Announcement and Recommended Reading

Announcements and Recommended Reading

Free Webinars for CDFIs on Financing Healthy Foods
Community development financial institution (CDFI) staff are invited to attend technical assistance webinars on financing healthy foods. Topics range from strengthening rural grocery stores to analyzing a farm loan. This CDFI Fund initiative seeks to boost the ability of CDFIs to deliver financial products and services to underserved communities. The first webinar occurs Tuesday, August 28; please register for each webinar separately.

Deadline Extended for Independent Foreclosure Review
Eligible borrowers can request a free independent foreclosure review through December 31, 2012. The Federal Reserve Board of Governors and the Office of the Comptroller of Currency announced the extension, which gives borrowers several more months to request a review. More information about the review process is available on this website. Videos explaining the independent foreclosure review process in English and Spanish are also available on the site.

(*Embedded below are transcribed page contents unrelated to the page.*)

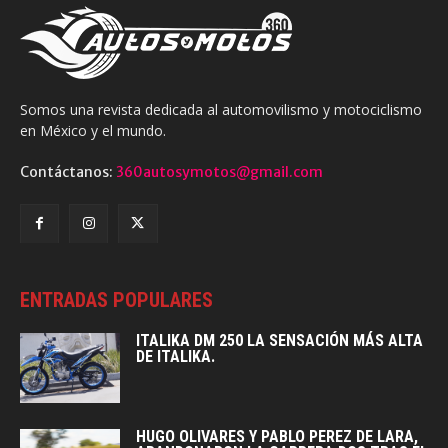
Somos una revista dedicada al automovilismo y motociclismo
en México y el mundo.
Contáctanos:
360autosymotos@gmail.com
ENTRADAS POPULARES
ITALIKA DM 250 LA SENSACIÓN MÁS ALTA
DE ITALIKA.
HUGO OLIVARES Y PABLO PEREZ DE LARA,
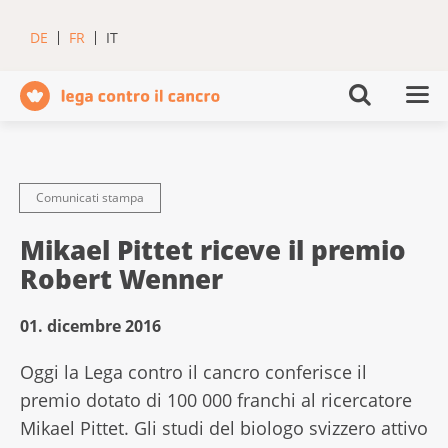
DE
FR
IT
Comunicati stampa
Mikael Pittet riceve il premio
Robert Wenner
01. dicembre 2016
Oggi la Lega contro il cancro conferisce il
premio dotato di 100 000 franchi al ricercatore
Mikael Pittet. Gli studi del biologo svizzero attivo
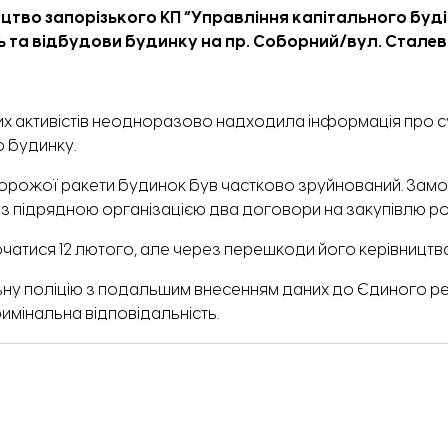
тво запорізького КП “Управління капітального буді
 та відбудови будинку на пр. Соборний/вул. Сталевар
вих активістів неодноразово надходила інформація про 
о будинку.
ворожої ракети будинок був частково зруйнований. Зам
о з підрядною організацією два договори на закупівлю ро
атися 12 лютого, але через перешкоди його керівництв
у поліцію з подальшим внесенням даних до Єдиного ре
мінальна відповідальність.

Call for Session Proposals for 2013 National Brownfields Conference
This conference—scheduled for May 15–17, 2013, in Atlanta—focuses on economic redevelopment and environmental revitalization. Ideas for session proposals must be submitted electronically by August 24, 2012. Topic areas include technical assistance, financing redevelopment opportunities, real estate and development, planning for a better environment, community, and others. The U.S. Environmental Protection Agency and the International City/County Management Association will cohost the conference.

Remaking America for the 21st Century: Reclaiming Vacant Properties
Problem or asset? Blight or benefit? The Center for Community Progress explored these real estate questions at its fourth annual "Reclaiming Vacant Properties" conference. Practitioners, researchers, and other key stakeholders participated in the June 2012 event in New Orleans that focused on strategies and solutions for transforming vacant and abandoned properties. Conference sessions highlighted innovative strategies for rebuilding properties and showcased a variety of renewal efforts in cities and communities. View conference presentations and additional information on the Center for Community Progress's website.

Call for Research Papers to Household Financial Stability Symposium
The St. Louis Fed and Washington University seek research papers for "Restoring Household Financial Stability after the Great Recession: Why Balance Sheets Matter." Focused on the critical role of household balance sheets in achieving sustained economic growth, the symposium is scheduled for February 5–7, 2013, in St. Louis. Abstracts must be submitted by September 24, 2012.

New Report Examines Private Student Loan Debt
Private student loan debt grew from less than $5 billion in 2001 to more than $20 billion in 2008, then declined to less than $6 billion in 2011, according to a report from the Consumer Financial Protection Bureau and U.S. Department of Education. The report suggests that students in many cases borrowed more than they needed, sometimes without understanding important loan terms. The report also suggests that lenders increasingly marketed and disbursed loans directly to students without involving college financial aid offices that could help determine true financial need.

Tax Credit Program Helps Support Low-income Communities
The U.S. Department of Treasury's Community Development Financial Institutions Fund has announced its 2012 round of the New Markets Tax Credit program. Up to $5 billion in tax credits is available for 2012, pending congressional authorization. Learn more about requirements and deadlines by visiting the fund's website. The tax credit program was established by Congress in 2000 to spur new or increased investments into operating businesses and real estate projects located in low-income communities.

What Are People Doing Who Aren't Looking for a Job?
What are people who recently have left the labor force doing, and does their current status shed some light on which of them are most likely to return to the market in the near future? Research economist Julie Hotchkiss explores this issue in a macroblog post titled "Labor Force Nonparticipants: So What Are They Doing?" and determines that since the beginning of the recession, those who have left the labor force within the previous year have been citing more frequently the reasons of "School" and "Other." Hotchkiss concludes that the high number of those leaving for educational pursuits suggests that these individuals should reenter the labor force with better aligned, and in some cases, enhanced skills, but she is unable to draw any conclusions from the rise in the number of "Other."

Will More People Enter the Labor Force?
In the macroblog post "Will Labor Force Participation Continue to Rise?" Atlanta Fed research economist Melinda Pitts examines data on transitions into the labor force, primarily for those individuals who indicated "Other" as a reason for their nonparticipation in the labor force and are aged 25 to 54. Delving into this data, Pitts looks at whether the individuals in the group are classified as marginally attached to the labor market, one indicator of whether they plan to reenter the labor force. Pitts concludes that we may see higher rates of return to the labor force going forward.

The Skills Gap: Still Trying to Separate Myth from Fact
Skills mismatch problems are no greater in this period postrecession than they were prior to the recession, posit Dave Altig, research director, and John Robertson, senior economist in the Atlanta Fed research department. Their macroblog post presents some of the results of a recent survey of about 100 businesses in the Sixth District represented by the Atlanta Fed. From these survey results and ongoing research on the topic, Altig and Robertson conclude that skill gaps are not the major source of our current labor market weaknesses.